▶ PROBLEM TO SOLVE:
Collect every line of the material below that contains the string "severim", matching case exactly.

─── SUPPLIED INFORMATION ───

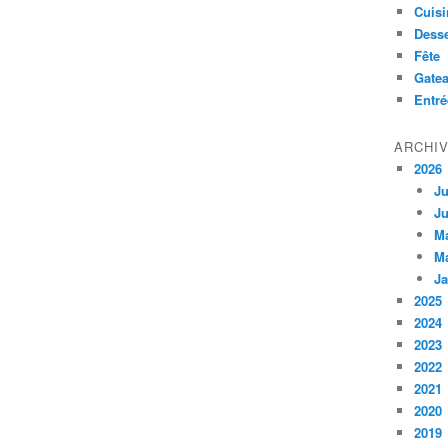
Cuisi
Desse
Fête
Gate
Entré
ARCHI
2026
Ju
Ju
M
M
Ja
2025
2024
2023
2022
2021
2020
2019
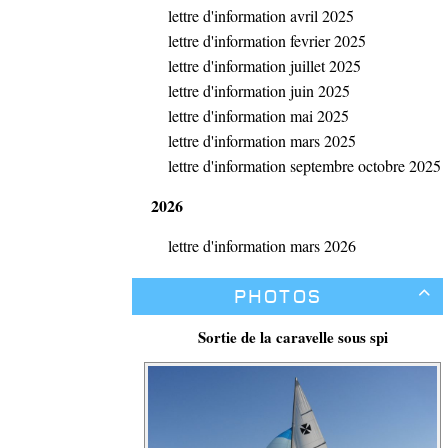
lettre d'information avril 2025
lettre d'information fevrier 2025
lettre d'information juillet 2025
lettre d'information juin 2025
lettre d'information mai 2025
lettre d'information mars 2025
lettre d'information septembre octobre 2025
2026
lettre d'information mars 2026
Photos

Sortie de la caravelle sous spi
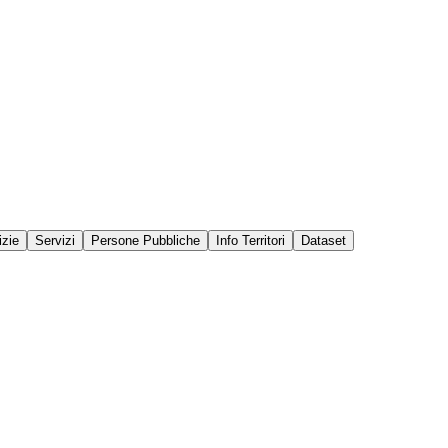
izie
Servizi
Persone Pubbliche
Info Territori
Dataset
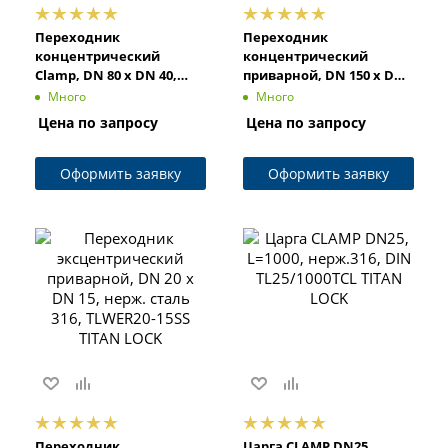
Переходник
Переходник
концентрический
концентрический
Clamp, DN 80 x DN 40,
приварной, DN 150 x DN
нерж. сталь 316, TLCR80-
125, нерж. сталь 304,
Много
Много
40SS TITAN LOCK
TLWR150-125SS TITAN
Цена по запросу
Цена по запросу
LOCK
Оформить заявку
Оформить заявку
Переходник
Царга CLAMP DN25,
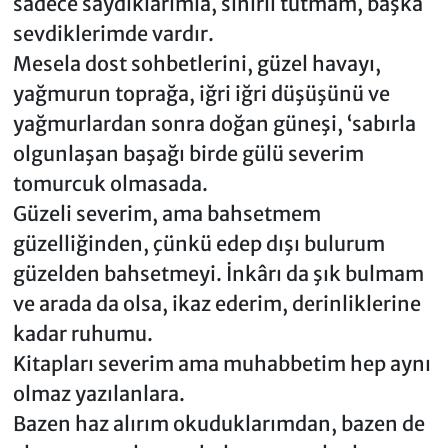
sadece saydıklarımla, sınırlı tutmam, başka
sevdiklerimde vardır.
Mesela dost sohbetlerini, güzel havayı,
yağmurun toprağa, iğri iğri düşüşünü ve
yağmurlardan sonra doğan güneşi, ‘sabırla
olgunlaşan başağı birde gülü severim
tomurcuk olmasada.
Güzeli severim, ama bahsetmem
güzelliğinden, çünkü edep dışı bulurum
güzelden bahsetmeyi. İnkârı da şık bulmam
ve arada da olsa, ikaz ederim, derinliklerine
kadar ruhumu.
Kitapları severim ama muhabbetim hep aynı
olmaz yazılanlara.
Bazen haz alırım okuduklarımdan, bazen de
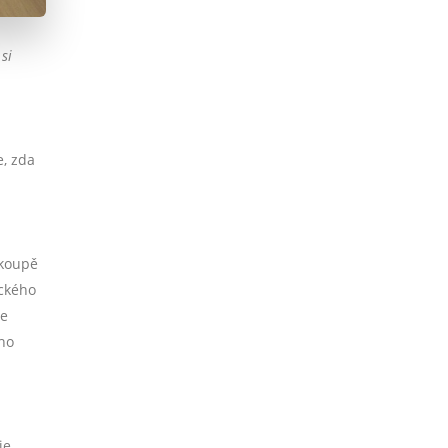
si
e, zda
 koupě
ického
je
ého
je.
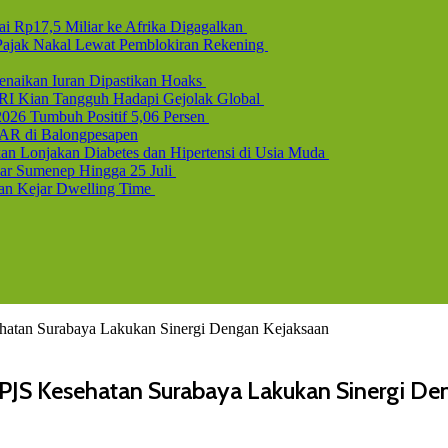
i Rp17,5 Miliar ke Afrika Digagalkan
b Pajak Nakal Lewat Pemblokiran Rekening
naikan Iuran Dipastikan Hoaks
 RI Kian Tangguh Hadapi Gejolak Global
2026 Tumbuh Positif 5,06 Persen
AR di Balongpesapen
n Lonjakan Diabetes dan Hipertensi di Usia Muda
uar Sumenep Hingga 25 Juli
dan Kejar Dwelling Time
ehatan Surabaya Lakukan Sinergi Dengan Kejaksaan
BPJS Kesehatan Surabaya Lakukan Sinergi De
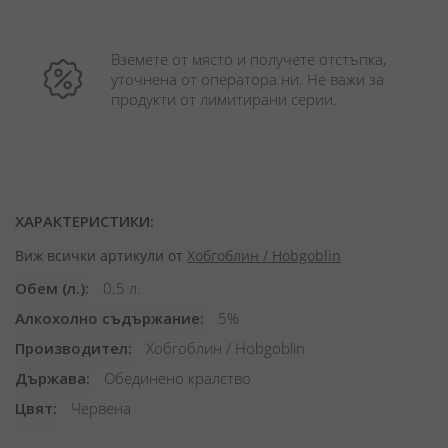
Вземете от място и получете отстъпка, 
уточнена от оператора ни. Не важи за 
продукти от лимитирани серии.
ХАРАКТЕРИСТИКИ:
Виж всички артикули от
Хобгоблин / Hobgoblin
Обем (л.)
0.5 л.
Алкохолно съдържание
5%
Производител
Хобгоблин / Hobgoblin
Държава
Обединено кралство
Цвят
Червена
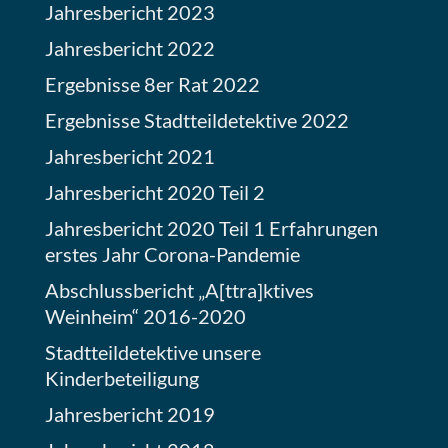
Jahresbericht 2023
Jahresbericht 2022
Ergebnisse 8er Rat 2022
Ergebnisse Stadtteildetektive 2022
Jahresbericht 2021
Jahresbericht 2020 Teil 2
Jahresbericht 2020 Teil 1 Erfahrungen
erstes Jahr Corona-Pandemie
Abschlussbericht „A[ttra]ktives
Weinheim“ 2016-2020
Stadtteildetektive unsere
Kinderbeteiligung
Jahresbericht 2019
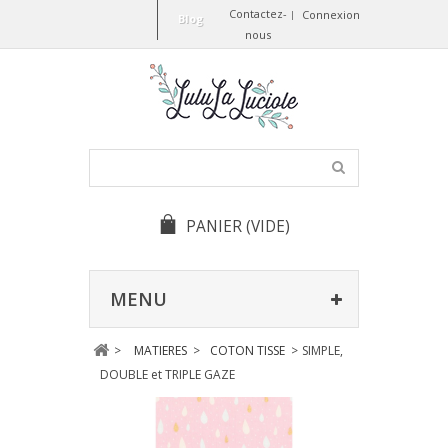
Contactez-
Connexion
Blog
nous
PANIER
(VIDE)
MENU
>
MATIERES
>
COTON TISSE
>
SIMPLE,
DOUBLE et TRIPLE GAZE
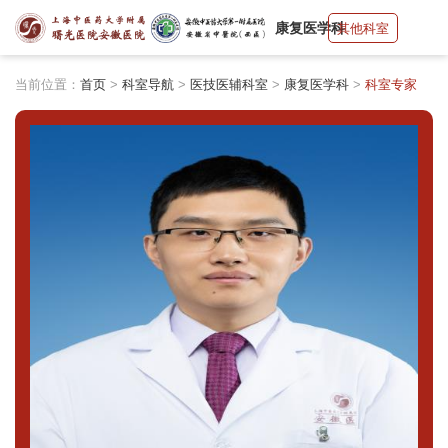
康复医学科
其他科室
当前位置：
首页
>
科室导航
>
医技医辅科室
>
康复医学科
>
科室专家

───

▶ EXERCISE SOLUTION:
olgunlaşan başağı birde gülü severim
Güzeli severim, ama bahsetmem
Kitapları severim ama muhabbetim hep aynı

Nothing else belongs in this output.